◆ Work to complete
All the entries that follow must be written out again exactly.

*** Opening Records for the task ***

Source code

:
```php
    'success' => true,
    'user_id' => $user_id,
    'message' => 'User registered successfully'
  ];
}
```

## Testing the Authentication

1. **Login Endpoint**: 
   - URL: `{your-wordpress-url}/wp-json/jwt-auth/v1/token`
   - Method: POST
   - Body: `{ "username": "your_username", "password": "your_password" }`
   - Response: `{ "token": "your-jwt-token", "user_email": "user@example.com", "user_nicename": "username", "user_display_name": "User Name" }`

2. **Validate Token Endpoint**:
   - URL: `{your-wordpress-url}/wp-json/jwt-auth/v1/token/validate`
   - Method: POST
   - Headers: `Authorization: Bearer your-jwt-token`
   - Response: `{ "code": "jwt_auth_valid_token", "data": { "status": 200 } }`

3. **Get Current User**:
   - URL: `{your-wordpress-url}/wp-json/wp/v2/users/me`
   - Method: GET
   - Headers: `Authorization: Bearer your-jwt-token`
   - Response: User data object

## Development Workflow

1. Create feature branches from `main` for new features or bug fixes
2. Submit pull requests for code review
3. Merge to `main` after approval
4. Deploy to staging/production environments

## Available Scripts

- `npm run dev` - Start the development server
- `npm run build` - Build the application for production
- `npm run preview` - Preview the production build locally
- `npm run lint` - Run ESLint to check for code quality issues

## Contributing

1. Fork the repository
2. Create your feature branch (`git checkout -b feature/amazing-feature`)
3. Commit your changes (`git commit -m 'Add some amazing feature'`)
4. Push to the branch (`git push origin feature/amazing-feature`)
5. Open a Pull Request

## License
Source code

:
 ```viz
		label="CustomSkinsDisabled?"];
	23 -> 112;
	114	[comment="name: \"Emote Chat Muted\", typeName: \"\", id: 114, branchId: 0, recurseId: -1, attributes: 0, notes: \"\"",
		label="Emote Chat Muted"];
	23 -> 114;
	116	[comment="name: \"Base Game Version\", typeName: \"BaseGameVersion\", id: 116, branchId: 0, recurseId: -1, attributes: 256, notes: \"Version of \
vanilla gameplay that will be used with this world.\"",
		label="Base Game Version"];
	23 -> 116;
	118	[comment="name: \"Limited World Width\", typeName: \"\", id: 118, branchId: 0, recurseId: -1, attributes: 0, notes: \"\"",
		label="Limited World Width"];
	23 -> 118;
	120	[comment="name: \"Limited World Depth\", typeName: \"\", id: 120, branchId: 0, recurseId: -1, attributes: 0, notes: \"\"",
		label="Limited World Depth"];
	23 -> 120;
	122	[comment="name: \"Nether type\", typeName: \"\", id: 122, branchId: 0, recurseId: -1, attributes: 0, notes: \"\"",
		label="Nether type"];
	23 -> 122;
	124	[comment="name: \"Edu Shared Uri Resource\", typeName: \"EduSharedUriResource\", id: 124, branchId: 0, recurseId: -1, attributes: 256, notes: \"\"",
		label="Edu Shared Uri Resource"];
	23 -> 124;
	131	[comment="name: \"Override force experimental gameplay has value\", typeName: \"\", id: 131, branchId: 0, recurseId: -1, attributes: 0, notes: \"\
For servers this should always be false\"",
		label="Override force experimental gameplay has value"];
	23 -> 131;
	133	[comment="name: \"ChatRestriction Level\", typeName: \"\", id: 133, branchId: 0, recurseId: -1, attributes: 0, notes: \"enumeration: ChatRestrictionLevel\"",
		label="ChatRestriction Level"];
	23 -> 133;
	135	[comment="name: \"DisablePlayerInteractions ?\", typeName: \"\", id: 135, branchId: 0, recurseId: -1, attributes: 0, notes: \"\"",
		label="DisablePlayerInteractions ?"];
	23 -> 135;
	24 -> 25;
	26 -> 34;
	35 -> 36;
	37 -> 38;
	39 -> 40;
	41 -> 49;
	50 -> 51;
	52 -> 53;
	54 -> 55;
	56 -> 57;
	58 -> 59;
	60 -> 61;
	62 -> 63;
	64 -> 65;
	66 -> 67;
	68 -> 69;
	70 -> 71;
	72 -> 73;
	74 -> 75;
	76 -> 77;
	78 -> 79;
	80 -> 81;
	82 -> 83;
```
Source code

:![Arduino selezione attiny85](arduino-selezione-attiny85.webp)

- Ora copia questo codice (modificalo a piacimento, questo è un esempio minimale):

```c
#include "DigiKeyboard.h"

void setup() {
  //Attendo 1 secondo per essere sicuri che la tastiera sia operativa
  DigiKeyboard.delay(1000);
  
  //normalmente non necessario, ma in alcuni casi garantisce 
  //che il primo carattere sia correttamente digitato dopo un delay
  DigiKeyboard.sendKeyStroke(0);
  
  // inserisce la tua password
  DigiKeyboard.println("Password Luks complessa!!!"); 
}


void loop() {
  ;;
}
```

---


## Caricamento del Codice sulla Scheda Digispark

*** Closing Records for the task ***

◆ Exercise solution
Source code

:
```php
    'success' => true,
    'user_id' => $user_id,
    'message' => 'User registered successfully'
  ];
}
```

## Testing the Authentication

1. **Login Endpoint**: 
   - URL: `{your-wordpress-url}/wp-json/jwt-auth/v1/token`
   - Method: POST
   - Body: `{ "username": "your_username", "password": "your_password" }`
   - Response: `{ "token": "your-jwt-token", "user_email": "user@example.com", "user_nicename": "username", "user_display_name": "User Name" }`

2. **Validate Token Endpoint**:
   - URL: `{your-wordpress-url}/wp-json/jwt-auth/v1/token/validate`
   - Method: POST
   - Headers: `Authorization: Bearer your-jwt-token`
   - Response: `{ "code": "jwt_auth_valid_token", "data": { "status": 200 } }`

3. **Get Current User**:
   - URL: `{your-wordpress-url}/wp-json/wp/v2/users/me`
   - Method: GET
   - Headers: `Authorization: Bearer your-jwt-token`
   - Response: User data object

## Development Workflow

1. Create feature branches from `main` for new features or bug fixes
2. Submit pull requests for code review
3. Merge to `main` after approval
4. Deploy to staging/production environments

## Available Scripts

- `npm run dev` - Start the development server
- `npm run build` - Build the application for production
- `npm run preview` - Preview the production build locally
- `npm run lint` - Run ESLint to check for code quality issues

## Contributing

1. Fork the repository
2. Create your feature branch (`git checkout -b feature/amazing-feature`)
3. Commit your changes (`git commit -m 'Add some amazing feature'`)
4. Push to the branch (`git push origin feature/amazing-feature`)
5. Open a Pull Request

## License
Source code

:
 ```viz
		label="CustomSkinsDisabled?"];
	23 -> 112;
	114	[comment="name: \"Emote Chat Muted\", typeName: \"\", id: 114, branchId: 0, recurseId: -1, attributes: 0, notes: \"\"",
		label="Emote Chat Muted"];
	23 -> 114;
	116	[comment="name: \"Base Game Version\", typeName: \"BaseGameVersion\", id: 116, branchId: 0, recurseId: -1, attributes: 256, notes: \"Version of \
vanilla gameplay that will be used with this world.\"",
		label="Base Game Version"];
	23 -> 116;
	118	[comment="name: \"Limited World Width\", typeName: \"\", id: 118, branchId: 0, recurseId: -1, attributes: 0, notes: \"\"",
		label="Limited World Width"];
	23 -> 118;
	120	[comment="name: \"Limited World Depth\", typeName: \"\", id: 120, branchId: 0, recurseId: -1, attributes: 0, notes: \"\"",
		label="Limited World Depth"];
	23 -> 120;
	122	[comment="name: \"Nether type\", typeName: \"\", id: 122, branchId: 0, recurseId: -1, attributes: 0, notes: \"\"",
		label="Nether type"];
	23 -> 122;
	124	[comment="name: \"Edu Shared Uri Resource\", typeName: \"EduSharedUriResource\", id: 124, branchId: 0, recurseId: -1, attributes: 256, notes: \"\"",
		label="Edu Shared Uri Resource"];
	23 -> 124;
	131	[comment="name: \"Override force experimental gameplay has value\", typeName: \"\", id: 131, branchId: 0, recurseId: -1, attributes: 0, notes: \"\
For servers this should always be false\"",
		label="Override force experimental gameplay has value"];
	23 -> 131;
	133	[comment="name: \"ChatRestriction Level\", typeName: \"\", id: 133, branchId: 0, recurseId: -1, attributes: 0, notes: \"enumeration: ChatRestrictionLevel\"",
		label="ChatRestriction Level"];
	23 -> 133;
	135	[comment="name: \"DisablePlayerInteractions ?\", typeName: \"\", id: 135, branchId: 0, recurseId: -1, attributes: 0, notes: \"\"",
		label="DisablePlayerInteractions ?"];
	23 -> 135;
	24 -> 25;
	26 -> 34;
	35 -> 36;
	37 -> 38;
	39 -> 40;
	41 -> 49;
	50 -> 51;
	52 -> 53;
	54 -> 55;
	56 -> 57;
	58 -> 59;
	60 -> 61;
	62 -> 63;
	64 -> 65;
	66 -> 67;
	68 -> 69;
	70 -> 71;
	72 -> 73;
	74 -> 75;
	76 -> 77;
	78 -> 79;
	80 -> 81;
	82 -> 83;
```
Source code

:![Arduino selezione attiny85](arduino-selezione-attiny85.webp)

- Ora copia questo codice (modificalo a piacimento, questo è un esempio minimale):

```c
#include "DigiKeyboard.h"

void setup() {
  //Attendo 1 secondo per essere sicuri che la tastiera sia operativa
  DigiKeyboard.delay(1000);
  
  //normalmente non necessario, ma in alcuni casi garantisce 
  //che il primo carattere sia correttamente digitato dopo un delay
  DigiKeyboard.sendKeyStroke(0);
  
  // inserisce la tua password
  DigiKeyboard.println("Password Luks complessa!!!"); 
}


void loop() {
  ;;
}
```

---


## Caricamento del Codice sulla Scheda Digispark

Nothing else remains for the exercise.